BOLSA DE ESPECIALISTAS
VISÃO, 21-11-2022
por Adão Carvalho, Presidente do SMMP

Parece que a onda populista de “bater” no Ministério Público para conquistar votos entre os advogados tem ganho novos adeptos, mesmo entre aqueles que não víamos a encetar esse caminho tão básico e vazio de conteúdo


No inicio da semana que findou fui confrontado com um artigo de opinião, escrito por um ilustre penalista e também advogado, que estimo e respeito, mas que só encontro justificação para o tipo de discurso nele vertido, o contexto de plena campanha eleitoral para os órgãos da Ordem dos Advogados e o facto de o mesmo integrar uma das listas.

Parece que a onda populista de “bater” no Ministério Público para conquistar votos entre os advogados tem ganho novos adeptos, mesmo entre aqueles que não víamos a encetar esse caminho tão básico e vazio de conteúdo.

Os processos em que se investiga a eventual prática de crimes de violência doméstica, é certo, são urgentes, o que significa, de entre o mais, que os prazos para a prática de atos não se suspendem em férias e têm prioridade sobre a tramitação de processos por outros crimes.

O que faltou dizer é que a SEIVD do Porto só tem processos dessa natureza, isto é, urgentes. São todos urgentes.

E quando uma SEIVD tem pendentes 5131 processos urgentes, a urgência de cada um desses processos é relativa, é preciso definir prioridades.

E as prioridades não podem ser, seguramente, um requerimento apresentado por um arguido, em plena estação de Verão, a solicitar autorização para se deslocar à casa onde vive a vítima e de onde foi afastado por estar indiciado pela prática de crime de violência doméstica, para recolher as roupas de um inverno que ainda demora!!!

Sobretudo quando cada um dos 6 magistrados que aí exerce funções tem 855 inquéritos pendentes, a seu cargo, e apenas estão ao serviço 5 funcionários.

Tal estado do referido departamento não é imputável ao Ministério Público, nem aos funcionários que nele exercem funções, mas aos sucessivos Governos que não têm investido na justiça ou, melhor dizendo, não têm investido no que é efetivamente relevante, levando os serviços a uma situação de total rutura e desgaste para todos os que neles trabalham.

Perante tal situação, de insuficiência gritante de meios e recursos, fácil é perceber que as prioridades do serviço não podem ser a tal autorização, mas sim garantir uma atuação rápida naqueles inquéritos de violência doméstica, sinalizados com a menção de risco elevado ou médio, em que as vítimas estão em perigo e que o Ministério Público tem de acautelar rapidamente essa situação de perigo e evitar que continuem a ser vítimas ou que a situação resvale em homicídio.
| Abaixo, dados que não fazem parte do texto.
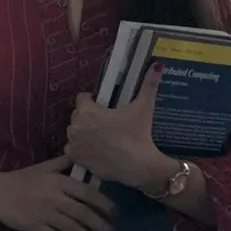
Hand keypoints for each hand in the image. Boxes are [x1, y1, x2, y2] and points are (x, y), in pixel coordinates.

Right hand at [0, 155, 116, 230]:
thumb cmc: (22, 179)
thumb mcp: (44, 167)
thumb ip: (63, 163)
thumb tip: (82, 155)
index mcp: (59, 182)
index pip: (87, 194)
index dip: (104, 204)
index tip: (114, 212)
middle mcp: (55, 198)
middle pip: (83, 214)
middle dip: (100, 226)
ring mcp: (45, 214)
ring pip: (72, 229)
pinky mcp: (35, 228)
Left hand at [66, 63, 173, 189]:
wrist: (139, 166)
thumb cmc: (138, 134)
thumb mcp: (143, 107)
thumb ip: (148, 84)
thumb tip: (158, 64)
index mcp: (87, 110)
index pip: (82, 98)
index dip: (93, 101)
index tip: (105, 108)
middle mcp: (75, 126)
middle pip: (78, 115)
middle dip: (89, 117)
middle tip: (106, 124)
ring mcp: (74, 143)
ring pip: (75, 132)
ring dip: (84, 132)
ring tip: (102, 138)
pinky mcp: (76, 159)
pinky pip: (72, 149)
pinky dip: (81, 149)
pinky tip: (96, 150)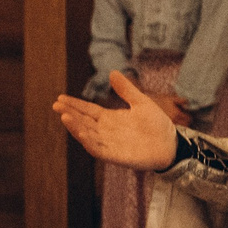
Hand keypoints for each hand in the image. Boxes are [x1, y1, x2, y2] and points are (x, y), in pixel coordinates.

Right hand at [52, 70, 186, 169]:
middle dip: (70, 114)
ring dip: (76, 127)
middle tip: (56, 105)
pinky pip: (99, 149)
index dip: (74, 105)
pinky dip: (89, 142)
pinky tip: (82, 133)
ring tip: (65, 117)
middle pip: (83, 121)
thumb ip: (125, 89)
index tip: (60, 98)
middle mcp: (106, 131)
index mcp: (110, 118)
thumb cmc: (156, 124)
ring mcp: (110, 144)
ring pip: (88, 135)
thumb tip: (112, 72)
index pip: (87, 110)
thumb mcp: (140, 102)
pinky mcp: (116, 156)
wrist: (171, 143)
E, como é facilmente compreensível, numa quantidade tão elevada de processos pendentes, as situações urgentíssimas e a exigir uma pronta atuação dos magistrados são diárias.

Talvez o autor do artigo de opinião preferisse que a magistrada que tem o processo a seu cargo tivesse dado prioridade à entrega das roupas de inverno ao seu cliente, em plena estação do Verão, em vez de despachar os processos com sinalização de elevado risco e abandonasse as vítimas de violência doméstica à sua sorte.

Sem recursos não se fazem milagres, nem a justiça consegue dar uma resposta tão célere quanto cada utente do sistema gostaria.

Mas a única coisa que se pode pedir a magistrados e funcionários que exerçam funções nas condições em que o fazem os que ainda resistem na SEIVD do Porto, é que saibam sempre ter o discernimento de definir corretamente as prioridades de forma a que não tenhamos mais vítimas de homicídio em contexto de violência doméstica.

Quanto às roupas parece que o despacho ainda foi cumprido a tempo do inverno!